= BRIEF =
Reproduce, from the lines below, exactly the stretch that begins at the line containing "after Wednesday's early" and ends at the line containing "lot more attention to execution.", both included.

=== SUPPLIED ENTRIES ===

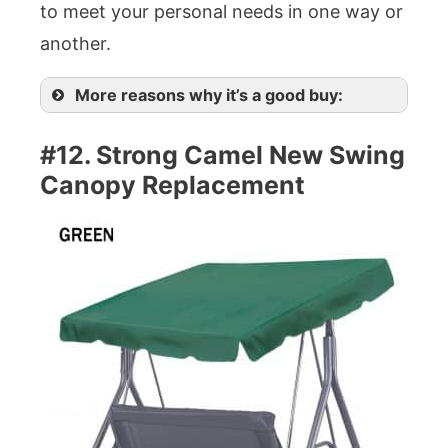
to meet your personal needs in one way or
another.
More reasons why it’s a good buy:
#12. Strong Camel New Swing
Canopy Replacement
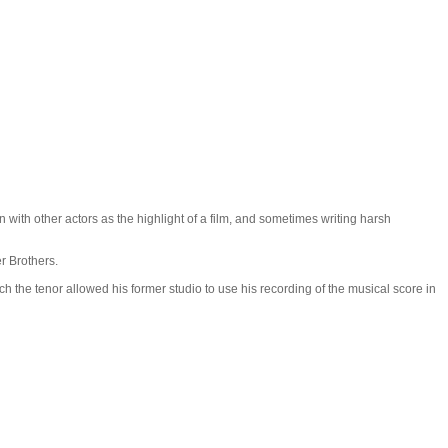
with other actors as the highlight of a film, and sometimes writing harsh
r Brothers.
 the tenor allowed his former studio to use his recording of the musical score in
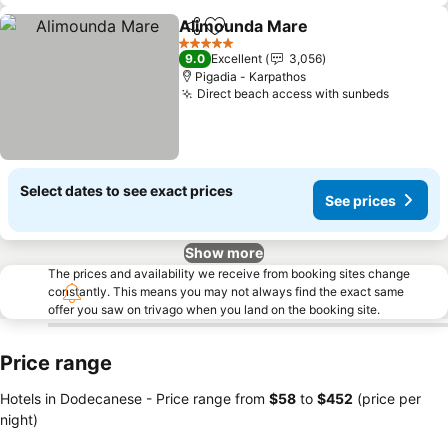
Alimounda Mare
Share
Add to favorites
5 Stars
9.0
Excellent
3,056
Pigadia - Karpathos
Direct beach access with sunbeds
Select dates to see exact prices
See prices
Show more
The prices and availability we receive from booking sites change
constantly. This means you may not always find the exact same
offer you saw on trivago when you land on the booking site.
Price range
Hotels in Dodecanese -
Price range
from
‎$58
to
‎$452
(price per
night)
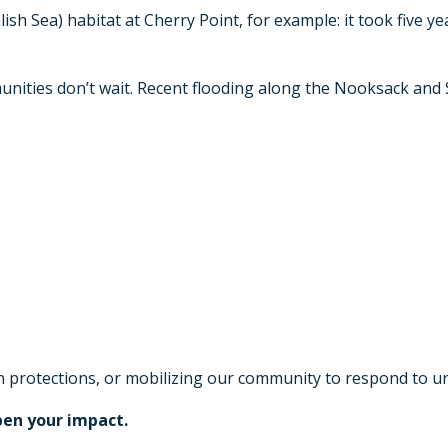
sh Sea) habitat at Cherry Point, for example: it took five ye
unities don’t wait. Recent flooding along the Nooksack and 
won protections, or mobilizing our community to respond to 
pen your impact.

===
=== SUPPLIED ENTRIES ===

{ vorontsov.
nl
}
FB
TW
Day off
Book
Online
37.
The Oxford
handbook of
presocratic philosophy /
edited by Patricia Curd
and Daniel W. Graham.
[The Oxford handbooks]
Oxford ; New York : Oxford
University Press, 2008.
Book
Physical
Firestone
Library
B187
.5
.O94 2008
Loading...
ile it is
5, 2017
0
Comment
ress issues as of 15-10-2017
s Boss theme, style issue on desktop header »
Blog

===
=== SUPPLIED ENTRIES ===

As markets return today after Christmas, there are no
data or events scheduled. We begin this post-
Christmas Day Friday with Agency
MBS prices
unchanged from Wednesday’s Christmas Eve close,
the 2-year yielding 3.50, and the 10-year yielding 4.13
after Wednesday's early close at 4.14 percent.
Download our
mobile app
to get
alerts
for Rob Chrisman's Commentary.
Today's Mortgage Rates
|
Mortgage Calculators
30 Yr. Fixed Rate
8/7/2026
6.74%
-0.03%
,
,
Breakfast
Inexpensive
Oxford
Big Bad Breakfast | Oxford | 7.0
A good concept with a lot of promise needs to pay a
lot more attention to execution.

===

= EXERCISE SOLUTION =
after Wednesday's early close at 4.14 percent.
Download our
mobile app
to get
alerts
for Rob Chrisman's Commentary.
Today's Mortgage Rates
|
Mortgage Calculators
30 Yr. Fixed Rate
8/7/2026
6.74%
-0.03%
,
,
Breakfast
Inexpensive
Oxford
Big Bad Breakfast | Oxford | 7.0
A good concept with a lot of promise needs to pay a
lot more attention to execution.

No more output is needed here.